-- Start Records for this exercise --

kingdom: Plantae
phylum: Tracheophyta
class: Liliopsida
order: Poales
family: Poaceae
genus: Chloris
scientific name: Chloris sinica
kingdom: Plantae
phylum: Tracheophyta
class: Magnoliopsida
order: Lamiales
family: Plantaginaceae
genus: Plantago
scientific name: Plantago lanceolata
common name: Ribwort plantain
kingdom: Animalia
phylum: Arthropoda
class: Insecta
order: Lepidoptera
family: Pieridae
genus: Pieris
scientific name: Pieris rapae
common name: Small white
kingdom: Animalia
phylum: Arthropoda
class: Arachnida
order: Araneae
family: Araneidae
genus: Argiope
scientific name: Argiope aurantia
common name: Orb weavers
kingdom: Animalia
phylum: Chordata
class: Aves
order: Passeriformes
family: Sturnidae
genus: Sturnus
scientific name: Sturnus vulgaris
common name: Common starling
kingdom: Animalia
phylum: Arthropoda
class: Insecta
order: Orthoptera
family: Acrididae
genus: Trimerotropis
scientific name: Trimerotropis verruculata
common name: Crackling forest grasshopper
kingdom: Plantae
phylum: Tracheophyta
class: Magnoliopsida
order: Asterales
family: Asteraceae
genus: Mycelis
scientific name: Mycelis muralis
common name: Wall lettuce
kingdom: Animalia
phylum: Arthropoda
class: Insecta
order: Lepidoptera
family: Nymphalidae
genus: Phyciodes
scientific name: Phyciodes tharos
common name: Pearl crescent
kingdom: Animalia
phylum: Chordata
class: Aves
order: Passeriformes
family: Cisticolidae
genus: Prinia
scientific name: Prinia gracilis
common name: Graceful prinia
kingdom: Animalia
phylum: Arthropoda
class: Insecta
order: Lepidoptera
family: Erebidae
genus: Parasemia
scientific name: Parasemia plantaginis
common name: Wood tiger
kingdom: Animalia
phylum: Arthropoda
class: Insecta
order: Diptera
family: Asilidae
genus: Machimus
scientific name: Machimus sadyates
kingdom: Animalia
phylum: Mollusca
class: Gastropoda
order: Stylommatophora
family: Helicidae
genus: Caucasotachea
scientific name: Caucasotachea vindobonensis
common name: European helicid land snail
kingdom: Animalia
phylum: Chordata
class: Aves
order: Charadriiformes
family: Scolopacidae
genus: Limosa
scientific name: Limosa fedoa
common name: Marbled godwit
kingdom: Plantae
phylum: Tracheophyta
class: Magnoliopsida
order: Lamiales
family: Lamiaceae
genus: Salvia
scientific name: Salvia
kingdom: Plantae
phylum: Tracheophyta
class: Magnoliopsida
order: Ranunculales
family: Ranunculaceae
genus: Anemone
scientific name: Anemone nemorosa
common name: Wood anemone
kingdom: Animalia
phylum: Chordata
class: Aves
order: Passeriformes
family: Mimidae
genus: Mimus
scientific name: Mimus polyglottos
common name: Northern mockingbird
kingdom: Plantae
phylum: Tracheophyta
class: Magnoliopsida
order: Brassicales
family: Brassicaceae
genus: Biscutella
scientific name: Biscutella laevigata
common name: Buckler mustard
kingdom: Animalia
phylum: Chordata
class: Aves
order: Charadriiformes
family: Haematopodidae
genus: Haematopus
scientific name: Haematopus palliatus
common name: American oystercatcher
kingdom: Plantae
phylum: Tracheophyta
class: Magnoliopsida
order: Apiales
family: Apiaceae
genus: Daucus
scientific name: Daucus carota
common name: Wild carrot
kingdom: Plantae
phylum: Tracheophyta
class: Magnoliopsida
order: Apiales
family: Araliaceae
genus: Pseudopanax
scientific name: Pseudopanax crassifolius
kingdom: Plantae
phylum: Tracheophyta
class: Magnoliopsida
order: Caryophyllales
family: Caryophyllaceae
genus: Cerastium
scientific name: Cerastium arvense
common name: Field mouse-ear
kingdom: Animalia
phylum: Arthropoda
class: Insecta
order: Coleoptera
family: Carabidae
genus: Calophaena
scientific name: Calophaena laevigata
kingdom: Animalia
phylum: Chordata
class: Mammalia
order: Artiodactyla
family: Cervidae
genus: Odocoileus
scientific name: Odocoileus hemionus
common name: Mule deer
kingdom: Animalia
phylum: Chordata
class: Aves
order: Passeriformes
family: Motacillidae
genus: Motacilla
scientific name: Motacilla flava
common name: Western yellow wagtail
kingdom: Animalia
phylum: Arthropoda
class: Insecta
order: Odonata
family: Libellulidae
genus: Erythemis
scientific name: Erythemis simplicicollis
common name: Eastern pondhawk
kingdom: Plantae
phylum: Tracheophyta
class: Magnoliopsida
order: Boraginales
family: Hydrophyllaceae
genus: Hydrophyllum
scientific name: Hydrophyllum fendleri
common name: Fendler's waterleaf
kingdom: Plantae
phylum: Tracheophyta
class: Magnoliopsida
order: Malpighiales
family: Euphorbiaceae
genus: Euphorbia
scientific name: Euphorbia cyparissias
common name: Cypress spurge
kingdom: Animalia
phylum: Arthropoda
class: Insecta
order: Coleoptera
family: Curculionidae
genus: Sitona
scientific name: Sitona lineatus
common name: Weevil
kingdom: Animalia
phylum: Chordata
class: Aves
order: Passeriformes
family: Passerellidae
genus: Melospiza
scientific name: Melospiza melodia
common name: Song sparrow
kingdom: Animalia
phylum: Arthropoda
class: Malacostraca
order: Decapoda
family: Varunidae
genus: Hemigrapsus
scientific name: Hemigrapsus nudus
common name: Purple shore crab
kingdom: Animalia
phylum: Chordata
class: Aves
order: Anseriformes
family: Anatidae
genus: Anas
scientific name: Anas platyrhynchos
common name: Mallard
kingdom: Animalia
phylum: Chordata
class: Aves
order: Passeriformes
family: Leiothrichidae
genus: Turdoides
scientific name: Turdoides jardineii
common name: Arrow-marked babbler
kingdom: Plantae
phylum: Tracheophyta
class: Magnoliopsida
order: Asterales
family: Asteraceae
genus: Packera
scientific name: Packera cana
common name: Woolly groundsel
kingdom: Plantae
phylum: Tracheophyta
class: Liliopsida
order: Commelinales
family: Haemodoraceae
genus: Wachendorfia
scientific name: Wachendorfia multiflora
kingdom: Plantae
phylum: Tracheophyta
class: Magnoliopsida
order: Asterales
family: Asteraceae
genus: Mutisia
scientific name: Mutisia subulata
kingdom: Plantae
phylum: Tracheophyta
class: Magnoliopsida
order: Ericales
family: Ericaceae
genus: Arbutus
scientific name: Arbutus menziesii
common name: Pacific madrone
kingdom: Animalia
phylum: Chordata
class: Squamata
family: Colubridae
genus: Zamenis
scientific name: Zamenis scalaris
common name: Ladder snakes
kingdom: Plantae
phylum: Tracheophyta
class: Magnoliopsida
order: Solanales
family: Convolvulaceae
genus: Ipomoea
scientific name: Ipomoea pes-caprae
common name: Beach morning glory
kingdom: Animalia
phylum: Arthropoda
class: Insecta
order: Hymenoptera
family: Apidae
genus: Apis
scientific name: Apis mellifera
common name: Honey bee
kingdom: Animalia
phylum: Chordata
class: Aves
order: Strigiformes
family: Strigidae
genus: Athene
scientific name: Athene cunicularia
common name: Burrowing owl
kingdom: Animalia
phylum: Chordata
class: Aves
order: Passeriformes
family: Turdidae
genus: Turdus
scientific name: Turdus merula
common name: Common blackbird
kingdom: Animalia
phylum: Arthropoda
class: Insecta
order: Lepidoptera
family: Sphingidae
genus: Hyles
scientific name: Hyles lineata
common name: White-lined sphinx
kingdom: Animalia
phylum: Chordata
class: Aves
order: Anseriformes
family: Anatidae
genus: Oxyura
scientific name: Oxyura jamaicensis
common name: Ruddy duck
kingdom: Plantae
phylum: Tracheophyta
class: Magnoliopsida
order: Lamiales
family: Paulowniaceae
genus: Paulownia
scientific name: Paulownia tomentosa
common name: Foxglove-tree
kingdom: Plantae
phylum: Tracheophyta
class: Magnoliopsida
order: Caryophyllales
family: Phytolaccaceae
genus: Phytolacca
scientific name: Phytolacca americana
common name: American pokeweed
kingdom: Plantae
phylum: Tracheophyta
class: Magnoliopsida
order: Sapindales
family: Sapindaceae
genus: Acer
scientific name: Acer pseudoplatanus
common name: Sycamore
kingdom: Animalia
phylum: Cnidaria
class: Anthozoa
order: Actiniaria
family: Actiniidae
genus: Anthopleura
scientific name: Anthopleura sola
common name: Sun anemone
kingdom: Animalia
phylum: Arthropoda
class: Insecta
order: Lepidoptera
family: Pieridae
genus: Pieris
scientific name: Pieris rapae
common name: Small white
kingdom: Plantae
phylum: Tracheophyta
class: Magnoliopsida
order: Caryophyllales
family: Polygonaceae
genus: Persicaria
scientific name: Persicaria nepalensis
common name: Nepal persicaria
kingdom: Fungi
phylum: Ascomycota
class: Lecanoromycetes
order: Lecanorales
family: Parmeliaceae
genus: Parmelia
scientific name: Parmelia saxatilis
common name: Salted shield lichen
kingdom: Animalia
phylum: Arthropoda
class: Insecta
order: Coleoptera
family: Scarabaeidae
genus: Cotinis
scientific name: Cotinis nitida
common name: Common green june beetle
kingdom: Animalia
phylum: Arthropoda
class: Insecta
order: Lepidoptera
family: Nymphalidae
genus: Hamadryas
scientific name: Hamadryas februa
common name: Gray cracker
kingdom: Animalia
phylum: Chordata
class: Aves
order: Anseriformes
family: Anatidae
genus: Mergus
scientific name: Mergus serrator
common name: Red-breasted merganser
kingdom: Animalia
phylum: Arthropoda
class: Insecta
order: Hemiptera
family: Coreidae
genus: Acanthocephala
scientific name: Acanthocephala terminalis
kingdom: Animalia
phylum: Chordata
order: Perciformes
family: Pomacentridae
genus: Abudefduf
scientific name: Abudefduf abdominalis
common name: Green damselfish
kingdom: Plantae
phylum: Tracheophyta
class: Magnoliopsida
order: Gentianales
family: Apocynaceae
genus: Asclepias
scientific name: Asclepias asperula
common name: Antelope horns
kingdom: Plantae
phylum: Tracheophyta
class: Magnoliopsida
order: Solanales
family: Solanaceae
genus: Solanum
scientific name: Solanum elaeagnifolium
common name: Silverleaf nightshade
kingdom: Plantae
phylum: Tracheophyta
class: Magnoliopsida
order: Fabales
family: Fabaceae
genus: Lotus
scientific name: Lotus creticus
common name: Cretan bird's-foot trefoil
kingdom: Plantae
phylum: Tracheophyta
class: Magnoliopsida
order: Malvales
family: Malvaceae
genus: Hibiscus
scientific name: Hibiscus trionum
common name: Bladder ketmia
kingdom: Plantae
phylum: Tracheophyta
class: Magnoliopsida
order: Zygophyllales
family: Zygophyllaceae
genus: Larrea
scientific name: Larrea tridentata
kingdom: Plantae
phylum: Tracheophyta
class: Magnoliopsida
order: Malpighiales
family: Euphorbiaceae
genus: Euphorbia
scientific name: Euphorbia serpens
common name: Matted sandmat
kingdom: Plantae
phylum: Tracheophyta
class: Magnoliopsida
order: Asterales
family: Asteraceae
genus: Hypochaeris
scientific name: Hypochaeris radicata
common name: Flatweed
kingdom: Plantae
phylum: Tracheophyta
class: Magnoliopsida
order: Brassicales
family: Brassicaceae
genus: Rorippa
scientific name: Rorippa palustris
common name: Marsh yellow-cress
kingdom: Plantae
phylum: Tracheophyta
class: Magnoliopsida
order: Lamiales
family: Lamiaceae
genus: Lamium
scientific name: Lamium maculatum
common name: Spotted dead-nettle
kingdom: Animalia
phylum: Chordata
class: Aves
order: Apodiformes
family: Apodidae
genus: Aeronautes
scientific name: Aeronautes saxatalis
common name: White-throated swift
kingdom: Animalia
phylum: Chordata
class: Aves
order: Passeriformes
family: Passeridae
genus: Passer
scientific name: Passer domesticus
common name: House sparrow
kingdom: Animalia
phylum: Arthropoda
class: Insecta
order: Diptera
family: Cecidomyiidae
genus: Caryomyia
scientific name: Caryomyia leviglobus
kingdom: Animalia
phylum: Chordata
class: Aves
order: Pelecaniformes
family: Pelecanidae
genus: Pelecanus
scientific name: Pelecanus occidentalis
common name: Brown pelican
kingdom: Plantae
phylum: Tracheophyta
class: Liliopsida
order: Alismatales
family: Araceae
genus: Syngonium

-- End Records for this exercise --

» **Aim**
Convert the part of the items that opens with the line containing "scientific name: Cerastium arvense" and closes with the line containing "common name: Song sparrow", both included, into a Markdown table with the columns No. and Line. Give each line its own numbered row and leave out any blank lines.

» **Solution for this task**
| No. | Line |
|---|---|
| 1 | scientific name: Cerastium arvense |
| 2 | common name: Field mouse-ear |
| 3 | kingdom: Animalia |
| 4 | phylum: Arthropoda |
| 5 | class: Insecta |
| 6 | order: Coleoptera |
| 7 | family: Carabidae |
| 8 | genus: Calophaena |
| 9 | scientific name: Calophaena laevigata |
| 10 | kingdom: Animalia |
| 11 | phylum: Chordata |
| 12 | class: Mammalia |
| 13 | order: Artiodactyla |
| 14 | family: Cervidae |
| 15 | genus: Odocoileus |
| 16 | scientific name: Odocoileus hemionus |
| 17 | common name: Mule deer |
| 18 | kingdom: Animalia |
| 19 | phylum: Chordata |
| 20 | class: Aves |
| 21 | order: Passeriformes |
| 22 | family: Motacillidae |
| 23 | genus: Motacilla |
| 24 | scientific name: Motacilla flava |
| 25 | common name: Western yellow wagtail |
| 26 | kingdom: Animalia |
| 27 | phylum: Arthropoda |
| 28 | class: Insecta |
| 29 | order: Odonata |
| 30 | family: Libellulidae |
| 31 | genus: Erythemis |
| 32 | scientific name: Erythemis simplicicollis |
| 33 | common name: Eastern pondhawk |
| 34 | kingdom: Plantae |
| 35 | phylum: Tracheophyta |
| 36 | class: Magnoliopsida |
| 37 | order: Boraginales |
| 38 | family: Hydrophyllaceae |
| 39 | genus: Hydrophyllum |
| 40 | scientific name: Hydrophyllum fendleri |
| 41 | common name: Fendler's waterleaf |
| 42 | kingdom: Plantae |
| 43 | phylum: Tracheophyta |
| 44 | class: Magnoliopsida |
| 45 | order: Malpighiales |
| 46 | family: Euphorbiaceae |
| 47 | genus: Euphorbia |
| 48 | scientific name: Euphorbia cyparissias |
| 49 | common name: Cypress spurge |
| 50 | kingdom: Animalia |
| 51 | phylum: Arthropoda |
| 52 | class: Insecta |
| 53 | order: Coleoptera |
| 54 | family: Curculionidae |
| 55 | genus: Sitona |
| 56 | scientific name: Sitona lineatus |
| 57 | common name: Weevil |
| 58 | kingdom: Animalia |
| 59 | phylum: Chordata |
| 60 | class: Aves |
| 61 | order: Passeriformes |
| 62 | family: Passerellidae |
| 63 | genus: Melospiza |
| 64 | scientific name: Melospiza melodia |
| 65 | common name: Song sparrow |